It is said that the eyes are the windows to the soul, and not everything in life is what it seems.
If these statements hold true, does that necessarily mean hardship and the impending implosion of humanity? Or does it mean one is on the path to something better? For example, if you would put a dollar bill in front of someone and ask them what they see, would they say something along the lines of “Money, of course!” or might they go the other way and say, “Money is a tool for a better tomorrow.”
That said, you might be able to show the same things to different people, but that doesn’t mean they’ll “see” what the other person sees. Travis Rudolph, wide receiver for the football team at Florida State University recently proved this to be a powerful thing, when he had lunch with a boy with autism at his school.
Sixth-grader Bo Paske often sits by himself at lunch in the cafeteria at Montford Middle School in Tallahassee, Florida. His peers always avoid him because they say his autism makes him “different”. The football team at FSU recently visited Paske’s school and Rudolph spotted sitting alone at an empty table.
In the video interview above, Rudolph explains why he walked over to the table and ate lunch with the young boy:
“It was near the end of [the team’s] visit. Our coach asked us to introduce ourselves to all the sixth graders,” he says. “I grabbed two slices of pizza,recognized Bo sitting [there] alone, and I asked him, ‘Can I sit down and eat lunch with you?'”

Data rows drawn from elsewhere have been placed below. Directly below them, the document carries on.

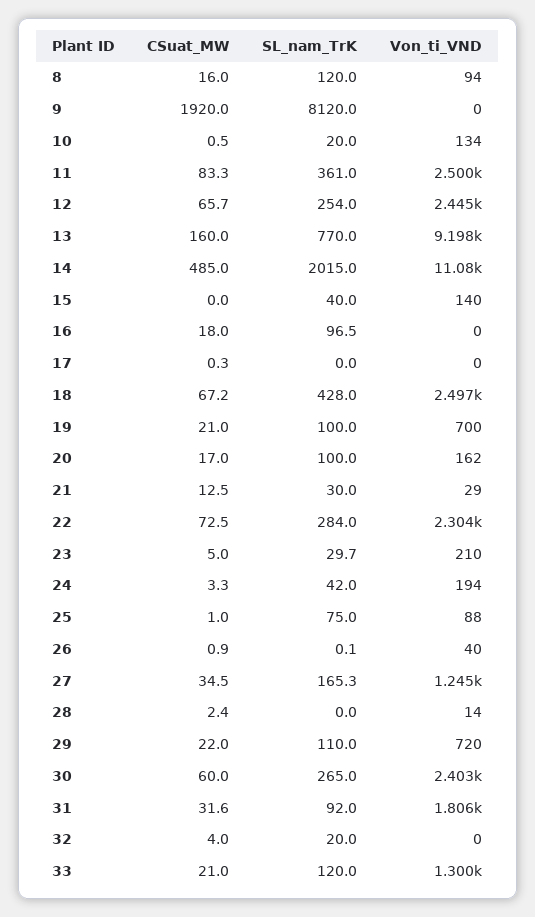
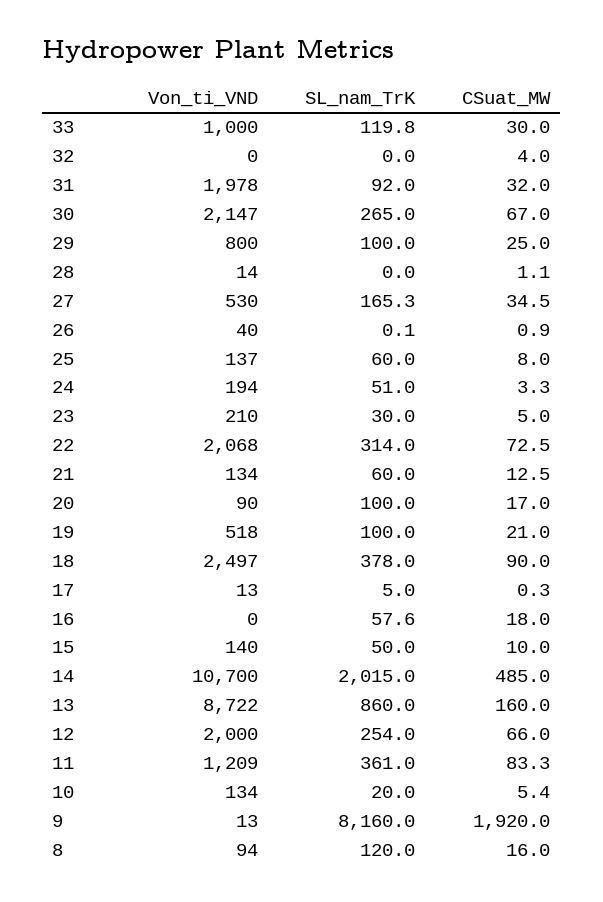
  {
    "CSuat_MW": {
      "8": 16,
      "9": 1920,
-     "10": 0.5,
+     "10": 5.4,
      "11": 83.3,
-     "12": 65.7,
+     "12": 66,
      "13": 160,
      "14": 485,
-     "15": 0,
+     "15": 10,
      "16": 18,
      "17": 0.3,
-     "18": 67.2,
+     "18": 90,
      "19": 21,
      "20": 17,
      "21": 12.5,
      "22": 72.5,
      "23": 5,
      "24": 3.3,
-     "25": 1,
+     "25": 8,
      "26": 0.9,
      "27": 34.5,
-     "28": 2.4,
+     "28": 1.1,
-     "29": 22,
+     "29": 25,
-     "30": 60,
+     "30": 67,
-     "31": 31.6,
+     "31": 32,
      "32": 4,
-     "33": 21
+     "33": 30
    },
    "SL_nam_TrK": {
      "8": 120,
-     "9": 8120,
+     "9": 8160,
      "10": 20,
      "11": 361,
      "12": 254,
-     "13": 770,
+     "13": 860,
      "14": 2015,
-     "15": 40,
+     "15": 50,
-     "16": 96.5,
+     "16": 57.6,
-     "17": 0,
+     "17": 5,
-     "18": 428,
+     "18": 378,
      "19": 100,
      "20": 100,
-     "21": 30,
+     "21": 60,
-     "22": 284,
+     "22": 314,
-     "23": 29.7,
+     "23": 30,
-     "24": 42,
+     "24": 51,
-     "25": 75,
+     "25": 60,
      "26": 0.1,
      "27": 165.3,
      "28": 0,
-     "29": 110,
+     "29": 100,
      "30": 265,
      "31": 92,
-     "32": 20,
+     "32": 0,
-     "33": 120
+     "33": 119.8
    },
    "Von_ti_VND": {
      "8": 94,
-     "9": 0,
+     "9": 13,
      "10": 134,
-     "11": 2500,
+     "11": 1209,
-     "12": 2445,
+     "12": 2000,
-     "13": 9198,
+     "13": 8722,
-     "14": 11080,
+     "14": 10700,
      "15": 140,
      "16": 0,
-     "17": 0,
+     "17": 13,
      "18": 2497,
-     "19": 700,
+     "19": 518,
-     "20": 162,
+     "20": 90,
-     "21": 29,
+     "21": 134,
-     "22": 2304,
+     "22": 2068,
      "23": 210,
      "24": 194,
-     "25": 88,
+     "25": 137,
      "26": 40,
-     "27": 1245,
+     "27": 530,
      "28": 14,
-     "29": 720,
+     "29": 800,
-     "30": 2403,
+     "30": 2147,
-     "31": 1806,
+     "31": 1978,
      "32": 0,
-     "33": 1300
+     "33": 1000
    }
  }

The interaction between the two has gone viral. However, Paske’s mother, Leah, hadn’t met Rudolph before, until this very interview aired. She also comments on seeing the photo the photo that went viral:
“This is my fist time meeting [Travis] and it’s pretty emotional. Seeing the picture for the first time, I was just overcome with emotion. Travis is a superstar and for him to go into a crowded lunchroom and choose to sit with Bo–I have no words.”
According to Upworthy.com, Leah later took to social media to thank Rudolph.
“I’m not sure what exactly made this incredibly kind man share a lunch table with my son, but I’m happy to say that it will not soon be forgotten. This is one day I didn’t have to worry if my sweet boy ate lunch alone, because he sat across from someone who is a hero in many eyes. Travis Rudolph thank you so much, you made this momma exceedingly happy, and have made us fans for life!”
I think if there’s someone reading this who wants a real, genuine lesson on how to approach disability, this is it.